Written instruction:
Rewrite the lines from the first one through the line containing "191V192H71V193L77 194V195H79V196L85 197V198H87V199L90" with "crop field" renamed to "farmland" and nothing else changed. Leave the pictures out.

Data rows:

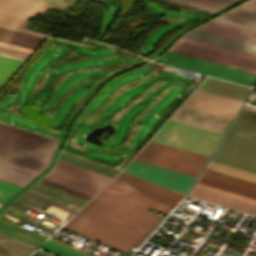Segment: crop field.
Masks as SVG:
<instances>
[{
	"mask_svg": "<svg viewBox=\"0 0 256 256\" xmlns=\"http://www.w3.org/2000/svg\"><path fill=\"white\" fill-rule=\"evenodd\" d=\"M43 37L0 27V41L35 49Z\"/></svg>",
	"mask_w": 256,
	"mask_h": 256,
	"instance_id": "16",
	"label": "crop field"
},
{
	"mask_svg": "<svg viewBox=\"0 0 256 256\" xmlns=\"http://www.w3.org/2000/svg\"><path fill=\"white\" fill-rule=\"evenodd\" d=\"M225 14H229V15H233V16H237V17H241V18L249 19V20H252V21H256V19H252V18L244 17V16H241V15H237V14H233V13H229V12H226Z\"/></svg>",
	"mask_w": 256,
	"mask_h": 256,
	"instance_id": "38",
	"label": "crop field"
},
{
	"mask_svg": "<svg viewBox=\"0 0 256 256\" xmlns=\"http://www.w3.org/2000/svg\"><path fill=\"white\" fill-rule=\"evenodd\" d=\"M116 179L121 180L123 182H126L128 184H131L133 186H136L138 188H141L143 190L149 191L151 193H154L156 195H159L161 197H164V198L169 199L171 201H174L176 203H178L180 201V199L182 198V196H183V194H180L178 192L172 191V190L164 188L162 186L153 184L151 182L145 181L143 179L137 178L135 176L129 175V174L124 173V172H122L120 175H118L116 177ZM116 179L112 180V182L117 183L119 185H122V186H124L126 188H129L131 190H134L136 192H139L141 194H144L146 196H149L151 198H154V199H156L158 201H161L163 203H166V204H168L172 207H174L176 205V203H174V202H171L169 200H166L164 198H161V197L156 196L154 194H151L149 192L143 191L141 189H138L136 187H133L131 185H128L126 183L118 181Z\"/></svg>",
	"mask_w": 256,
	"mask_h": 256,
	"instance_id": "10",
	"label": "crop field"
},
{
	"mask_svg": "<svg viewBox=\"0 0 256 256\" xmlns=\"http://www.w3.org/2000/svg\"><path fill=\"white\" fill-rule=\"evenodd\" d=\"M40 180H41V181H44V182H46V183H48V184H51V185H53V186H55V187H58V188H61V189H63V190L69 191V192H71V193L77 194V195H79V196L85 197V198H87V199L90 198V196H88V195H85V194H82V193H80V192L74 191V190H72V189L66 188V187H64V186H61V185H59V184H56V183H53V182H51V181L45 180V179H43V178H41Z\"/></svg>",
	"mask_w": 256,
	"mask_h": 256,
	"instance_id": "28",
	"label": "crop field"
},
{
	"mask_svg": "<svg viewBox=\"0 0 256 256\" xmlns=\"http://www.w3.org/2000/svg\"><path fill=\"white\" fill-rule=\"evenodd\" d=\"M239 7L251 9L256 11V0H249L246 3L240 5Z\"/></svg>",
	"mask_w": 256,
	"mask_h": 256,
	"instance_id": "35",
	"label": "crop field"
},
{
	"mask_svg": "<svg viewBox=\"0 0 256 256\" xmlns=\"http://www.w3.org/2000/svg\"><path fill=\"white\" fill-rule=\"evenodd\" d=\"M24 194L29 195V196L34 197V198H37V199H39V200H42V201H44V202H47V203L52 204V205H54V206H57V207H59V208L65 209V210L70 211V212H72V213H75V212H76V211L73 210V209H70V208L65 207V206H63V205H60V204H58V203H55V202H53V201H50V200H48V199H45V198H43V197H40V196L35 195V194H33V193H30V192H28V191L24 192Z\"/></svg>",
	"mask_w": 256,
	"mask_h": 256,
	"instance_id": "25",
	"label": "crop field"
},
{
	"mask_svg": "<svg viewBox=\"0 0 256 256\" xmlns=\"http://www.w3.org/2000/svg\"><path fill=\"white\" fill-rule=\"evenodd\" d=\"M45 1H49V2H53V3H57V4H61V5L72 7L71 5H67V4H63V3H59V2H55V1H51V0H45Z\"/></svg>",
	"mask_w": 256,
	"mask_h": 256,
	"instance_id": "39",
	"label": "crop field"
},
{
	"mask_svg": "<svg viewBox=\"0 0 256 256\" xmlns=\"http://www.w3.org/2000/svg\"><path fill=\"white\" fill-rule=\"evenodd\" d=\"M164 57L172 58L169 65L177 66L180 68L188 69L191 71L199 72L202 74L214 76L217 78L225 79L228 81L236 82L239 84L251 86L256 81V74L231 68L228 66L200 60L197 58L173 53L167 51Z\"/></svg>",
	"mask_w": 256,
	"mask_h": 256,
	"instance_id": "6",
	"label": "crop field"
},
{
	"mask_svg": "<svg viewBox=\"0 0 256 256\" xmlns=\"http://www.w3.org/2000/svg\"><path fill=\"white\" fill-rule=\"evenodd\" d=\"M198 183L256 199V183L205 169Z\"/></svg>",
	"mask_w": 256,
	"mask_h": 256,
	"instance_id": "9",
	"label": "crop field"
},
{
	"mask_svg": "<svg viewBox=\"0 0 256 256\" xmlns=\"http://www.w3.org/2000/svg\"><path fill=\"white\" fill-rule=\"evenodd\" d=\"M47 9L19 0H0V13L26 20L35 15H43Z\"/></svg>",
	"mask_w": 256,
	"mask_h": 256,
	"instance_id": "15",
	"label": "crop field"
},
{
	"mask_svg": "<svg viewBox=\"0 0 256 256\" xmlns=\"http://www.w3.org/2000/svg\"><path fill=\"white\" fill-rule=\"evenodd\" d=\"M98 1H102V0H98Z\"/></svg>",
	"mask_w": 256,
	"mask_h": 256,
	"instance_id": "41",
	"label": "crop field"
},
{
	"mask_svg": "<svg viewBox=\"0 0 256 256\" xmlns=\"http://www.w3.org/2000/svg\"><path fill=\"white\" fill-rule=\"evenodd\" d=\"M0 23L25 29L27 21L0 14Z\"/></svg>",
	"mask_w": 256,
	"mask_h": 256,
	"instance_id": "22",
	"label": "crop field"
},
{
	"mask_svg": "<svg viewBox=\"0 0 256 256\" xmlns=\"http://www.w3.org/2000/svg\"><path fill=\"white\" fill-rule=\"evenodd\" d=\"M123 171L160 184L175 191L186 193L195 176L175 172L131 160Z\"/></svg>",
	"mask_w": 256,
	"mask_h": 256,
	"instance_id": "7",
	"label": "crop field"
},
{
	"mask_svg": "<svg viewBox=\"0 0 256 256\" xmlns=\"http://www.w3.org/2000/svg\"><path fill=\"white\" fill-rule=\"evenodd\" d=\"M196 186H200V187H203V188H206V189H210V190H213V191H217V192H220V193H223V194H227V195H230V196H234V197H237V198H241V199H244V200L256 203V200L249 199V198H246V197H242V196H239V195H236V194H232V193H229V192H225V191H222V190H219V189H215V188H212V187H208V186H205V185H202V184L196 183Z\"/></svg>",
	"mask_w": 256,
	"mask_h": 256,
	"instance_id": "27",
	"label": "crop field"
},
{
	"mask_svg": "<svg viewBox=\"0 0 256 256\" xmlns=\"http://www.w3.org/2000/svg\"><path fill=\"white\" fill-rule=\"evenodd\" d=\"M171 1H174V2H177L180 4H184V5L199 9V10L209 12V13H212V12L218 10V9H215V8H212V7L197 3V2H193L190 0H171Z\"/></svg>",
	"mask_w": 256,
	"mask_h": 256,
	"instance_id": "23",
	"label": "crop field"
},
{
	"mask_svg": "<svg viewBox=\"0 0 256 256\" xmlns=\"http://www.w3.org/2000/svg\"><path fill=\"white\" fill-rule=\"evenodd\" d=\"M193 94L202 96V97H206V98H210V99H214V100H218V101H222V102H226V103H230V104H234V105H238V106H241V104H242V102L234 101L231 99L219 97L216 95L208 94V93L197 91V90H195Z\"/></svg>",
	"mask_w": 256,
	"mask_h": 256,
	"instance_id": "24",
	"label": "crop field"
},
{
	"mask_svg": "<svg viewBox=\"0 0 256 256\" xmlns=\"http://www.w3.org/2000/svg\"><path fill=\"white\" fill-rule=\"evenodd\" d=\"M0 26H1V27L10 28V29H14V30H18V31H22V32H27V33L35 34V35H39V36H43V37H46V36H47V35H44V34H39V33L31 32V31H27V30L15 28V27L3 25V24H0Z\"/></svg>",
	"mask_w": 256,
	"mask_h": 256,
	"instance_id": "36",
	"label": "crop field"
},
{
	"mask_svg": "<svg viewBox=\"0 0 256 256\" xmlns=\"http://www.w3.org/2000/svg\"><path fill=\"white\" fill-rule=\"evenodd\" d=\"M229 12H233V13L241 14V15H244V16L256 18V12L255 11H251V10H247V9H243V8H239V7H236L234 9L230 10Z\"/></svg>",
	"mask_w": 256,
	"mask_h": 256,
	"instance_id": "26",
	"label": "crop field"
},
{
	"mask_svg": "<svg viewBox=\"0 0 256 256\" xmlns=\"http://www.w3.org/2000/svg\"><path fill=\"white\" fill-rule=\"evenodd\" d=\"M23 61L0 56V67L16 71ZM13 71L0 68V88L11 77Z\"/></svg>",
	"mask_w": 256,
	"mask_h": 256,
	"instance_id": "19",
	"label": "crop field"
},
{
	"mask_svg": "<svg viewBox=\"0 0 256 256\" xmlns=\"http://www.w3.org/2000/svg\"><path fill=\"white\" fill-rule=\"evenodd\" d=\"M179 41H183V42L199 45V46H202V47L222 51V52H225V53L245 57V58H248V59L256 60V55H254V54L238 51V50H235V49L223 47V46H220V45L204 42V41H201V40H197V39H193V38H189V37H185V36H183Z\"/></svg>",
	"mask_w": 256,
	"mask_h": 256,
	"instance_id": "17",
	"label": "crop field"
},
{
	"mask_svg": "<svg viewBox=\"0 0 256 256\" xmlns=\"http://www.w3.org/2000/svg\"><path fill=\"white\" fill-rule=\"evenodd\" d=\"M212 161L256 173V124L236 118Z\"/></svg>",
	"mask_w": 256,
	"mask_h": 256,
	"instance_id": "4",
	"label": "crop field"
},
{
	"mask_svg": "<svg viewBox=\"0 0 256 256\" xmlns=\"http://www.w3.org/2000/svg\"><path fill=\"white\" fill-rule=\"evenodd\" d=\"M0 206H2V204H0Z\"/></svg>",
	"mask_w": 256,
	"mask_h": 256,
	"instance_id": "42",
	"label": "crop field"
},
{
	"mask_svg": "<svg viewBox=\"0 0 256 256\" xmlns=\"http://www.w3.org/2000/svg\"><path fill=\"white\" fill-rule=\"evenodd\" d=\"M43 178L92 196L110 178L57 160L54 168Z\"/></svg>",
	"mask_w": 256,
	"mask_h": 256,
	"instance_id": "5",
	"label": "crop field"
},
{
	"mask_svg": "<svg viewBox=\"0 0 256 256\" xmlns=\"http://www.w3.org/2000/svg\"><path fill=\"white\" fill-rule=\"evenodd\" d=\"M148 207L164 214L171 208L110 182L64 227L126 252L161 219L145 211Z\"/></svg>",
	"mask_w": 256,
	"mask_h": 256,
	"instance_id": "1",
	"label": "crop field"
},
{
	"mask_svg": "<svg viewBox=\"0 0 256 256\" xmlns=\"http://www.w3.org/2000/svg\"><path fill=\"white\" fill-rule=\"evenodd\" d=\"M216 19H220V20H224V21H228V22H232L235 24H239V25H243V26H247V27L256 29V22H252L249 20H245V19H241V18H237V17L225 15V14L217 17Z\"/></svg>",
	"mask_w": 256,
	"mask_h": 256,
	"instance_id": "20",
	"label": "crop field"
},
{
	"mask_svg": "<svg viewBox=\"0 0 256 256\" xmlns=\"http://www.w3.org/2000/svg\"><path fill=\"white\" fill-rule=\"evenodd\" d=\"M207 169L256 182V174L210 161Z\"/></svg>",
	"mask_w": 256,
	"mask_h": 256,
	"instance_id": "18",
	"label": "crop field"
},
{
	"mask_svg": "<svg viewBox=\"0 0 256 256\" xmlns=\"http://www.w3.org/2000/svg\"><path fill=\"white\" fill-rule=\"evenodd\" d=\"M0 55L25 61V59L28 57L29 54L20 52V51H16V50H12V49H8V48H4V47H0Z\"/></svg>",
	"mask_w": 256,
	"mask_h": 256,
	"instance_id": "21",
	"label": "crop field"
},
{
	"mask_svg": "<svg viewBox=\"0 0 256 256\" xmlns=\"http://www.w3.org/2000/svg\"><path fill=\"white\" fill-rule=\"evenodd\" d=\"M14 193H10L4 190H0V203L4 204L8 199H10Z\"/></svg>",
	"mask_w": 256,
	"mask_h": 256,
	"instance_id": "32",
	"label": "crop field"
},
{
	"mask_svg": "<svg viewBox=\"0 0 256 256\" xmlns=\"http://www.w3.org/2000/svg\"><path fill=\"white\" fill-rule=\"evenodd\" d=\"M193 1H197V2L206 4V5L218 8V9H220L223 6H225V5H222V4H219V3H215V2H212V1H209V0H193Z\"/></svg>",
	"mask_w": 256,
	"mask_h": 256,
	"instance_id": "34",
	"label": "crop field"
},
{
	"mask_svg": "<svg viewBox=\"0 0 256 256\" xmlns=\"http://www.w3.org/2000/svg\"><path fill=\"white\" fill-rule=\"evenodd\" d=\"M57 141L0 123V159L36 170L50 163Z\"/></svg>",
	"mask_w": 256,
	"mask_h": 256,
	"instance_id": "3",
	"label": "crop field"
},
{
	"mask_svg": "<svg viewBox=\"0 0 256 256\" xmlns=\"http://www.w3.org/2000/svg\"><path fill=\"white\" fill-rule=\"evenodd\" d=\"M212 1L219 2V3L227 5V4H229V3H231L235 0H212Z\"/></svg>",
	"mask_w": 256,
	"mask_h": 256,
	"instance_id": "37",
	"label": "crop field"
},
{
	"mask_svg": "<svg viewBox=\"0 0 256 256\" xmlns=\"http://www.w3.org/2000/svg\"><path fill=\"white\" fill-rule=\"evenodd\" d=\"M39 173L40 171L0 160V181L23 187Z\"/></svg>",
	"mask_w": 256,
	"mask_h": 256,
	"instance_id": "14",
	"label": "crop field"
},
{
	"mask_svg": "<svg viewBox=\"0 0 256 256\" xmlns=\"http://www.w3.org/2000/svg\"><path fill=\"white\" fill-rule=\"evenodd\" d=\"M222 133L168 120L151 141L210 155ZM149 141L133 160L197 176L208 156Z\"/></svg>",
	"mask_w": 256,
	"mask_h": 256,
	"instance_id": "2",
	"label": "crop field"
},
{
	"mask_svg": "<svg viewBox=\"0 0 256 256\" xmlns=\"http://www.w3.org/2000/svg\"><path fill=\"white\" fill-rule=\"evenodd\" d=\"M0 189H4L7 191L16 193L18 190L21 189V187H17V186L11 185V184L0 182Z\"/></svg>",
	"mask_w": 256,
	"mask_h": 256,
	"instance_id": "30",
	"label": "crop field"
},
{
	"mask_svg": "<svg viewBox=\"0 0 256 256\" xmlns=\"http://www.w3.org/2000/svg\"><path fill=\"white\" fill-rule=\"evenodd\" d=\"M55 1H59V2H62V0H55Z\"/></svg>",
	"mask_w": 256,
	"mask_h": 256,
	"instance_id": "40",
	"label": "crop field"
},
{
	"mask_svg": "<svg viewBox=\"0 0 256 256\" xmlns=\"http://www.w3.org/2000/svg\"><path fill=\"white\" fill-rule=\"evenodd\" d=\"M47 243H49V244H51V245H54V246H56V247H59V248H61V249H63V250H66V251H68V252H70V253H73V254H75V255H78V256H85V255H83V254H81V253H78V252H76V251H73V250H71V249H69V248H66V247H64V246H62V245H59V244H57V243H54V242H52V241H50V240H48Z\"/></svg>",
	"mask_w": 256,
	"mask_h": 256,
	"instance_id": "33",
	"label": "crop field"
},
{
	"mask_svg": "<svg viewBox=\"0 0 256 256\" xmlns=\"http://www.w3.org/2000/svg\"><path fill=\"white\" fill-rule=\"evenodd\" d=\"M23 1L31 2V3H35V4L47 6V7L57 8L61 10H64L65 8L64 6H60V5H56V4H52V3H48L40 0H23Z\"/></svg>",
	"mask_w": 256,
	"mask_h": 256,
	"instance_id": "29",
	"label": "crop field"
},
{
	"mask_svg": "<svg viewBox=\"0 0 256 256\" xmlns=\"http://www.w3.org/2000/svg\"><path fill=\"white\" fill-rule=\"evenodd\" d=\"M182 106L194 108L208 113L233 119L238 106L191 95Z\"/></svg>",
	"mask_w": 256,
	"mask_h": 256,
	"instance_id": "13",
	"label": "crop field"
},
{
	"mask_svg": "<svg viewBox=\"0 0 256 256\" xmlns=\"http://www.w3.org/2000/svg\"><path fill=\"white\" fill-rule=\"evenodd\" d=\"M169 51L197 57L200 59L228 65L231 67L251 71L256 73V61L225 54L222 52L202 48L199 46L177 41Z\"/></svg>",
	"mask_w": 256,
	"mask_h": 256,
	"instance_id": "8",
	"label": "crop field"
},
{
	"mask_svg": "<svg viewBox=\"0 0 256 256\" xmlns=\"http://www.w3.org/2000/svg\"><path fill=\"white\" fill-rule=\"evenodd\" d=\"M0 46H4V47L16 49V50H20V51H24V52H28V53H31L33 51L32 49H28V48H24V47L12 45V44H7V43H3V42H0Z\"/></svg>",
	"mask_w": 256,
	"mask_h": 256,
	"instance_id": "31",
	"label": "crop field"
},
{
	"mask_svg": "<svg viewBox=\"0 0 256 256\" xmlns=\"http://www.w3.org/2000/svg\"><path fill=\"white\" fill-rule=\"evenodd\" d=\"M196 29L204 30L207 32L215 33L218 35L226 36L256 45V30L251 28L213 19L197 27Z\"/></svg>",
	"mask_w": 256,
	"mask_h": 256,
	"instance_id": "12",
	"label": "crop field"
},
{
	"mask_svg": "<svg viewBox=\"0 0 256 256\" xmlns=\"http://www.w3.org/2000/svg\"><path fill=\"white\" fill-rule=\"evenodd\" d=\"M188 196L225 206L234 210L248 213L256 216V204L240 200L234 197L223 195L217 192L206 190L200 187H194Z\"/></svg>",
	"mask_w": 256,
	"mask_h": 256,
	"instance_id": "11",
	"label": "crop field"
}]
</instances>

Answer to the task:
Segment: farmland.
Masks as SVG:
<instances>
[{
	"mask_svg": "<svg viewBox=\"0 0 256 256\" xmlns=\"http://www.w3.org/2000/svg\"><path fill=\"white\" fill-rule=\"evenodd\" d=\"M43 37L0 27V41L35 49Z\"/></svg>",
	"mask_w": 256,
	"mask_h": 256,
	"instance_id": "16",
	"label": "farmland"
},
{
	"mask_svg": "<svg viewBox=\"0 0 256 256\" xmlns=\"http://www.w3.org/2000/svg\"><path fill=\"white\" fill-rule=\"evenodd\" d=\"M225 14H229V15H233V16H237V17H241V18L249 19V20H252V21H256V19H252V18L244 17V16H241V15H237V14H233V13H229V12H226Z\"/></svg>",
	"mask_w": 256,
	"mask_h": 256,
	"instance_id": "38",
	"label": "farmland"
},
{
	"mask_svg": "<svg viewBox=\"0 0 256 256\" xmlns=\"http://www.w3.org/2000/svg\"><path fill=\"white\" fill-rule=\"evenodd\" d=\"M116 179L121 180L123 182H126L128 184H131L133 186H136L138 188H141L143 190L149 191L151 193H154L156 195H159L161 197H164V198L169 199L171 201H174L176 203H178L180 201V199L182 198V196H183V194H180L178 192L172 191V190L164 188L162 186L153 184L151 182L145 181L143 179L137 178L135 176L129 175V174L124 173V172H122L120 175H118L116 177ZM116 179L112 180V182L117 183L119 185H122V186H124L126 188H129L131 190H134L136 192H139L141 194H144L146 196H149L151 198H154V199H156L158 201H161L163 203H166V204H168L172 207H174L176 205V203H174V202H171L169 200H166L164 198H161V197L156 196L154 194H151L149 192L143 191L141 189H138L136 187H133L131 185H128L126 183L118 181Z\"/></svg>",
	"mask_w": 256,
	"mask_h": 256,
	"instance_id": "10",
	"label": "farmland"
},
{
	"mask_svg": "<svg viewBox=\"0 0 256 256\" xmlns=\"http://www.w3.org/2000/svg\"><path fill=\"white\" fill-rule=\"evenodd\" d=\"M40 180H41V181H44V182H46V183H48V184H51V185H53V186H55V187H58V188H61V189H63V190L69 191V192H71V193L77 194V195H79V196L85 197V198H87V199L90 198V196H88V195H85V194H82V193H80V192L74 191V190H72V189L66 188V187H64V186H61V185H59V184H56V183H53V182H51V181L45 180V179H43V178H41Z\"/></svg>",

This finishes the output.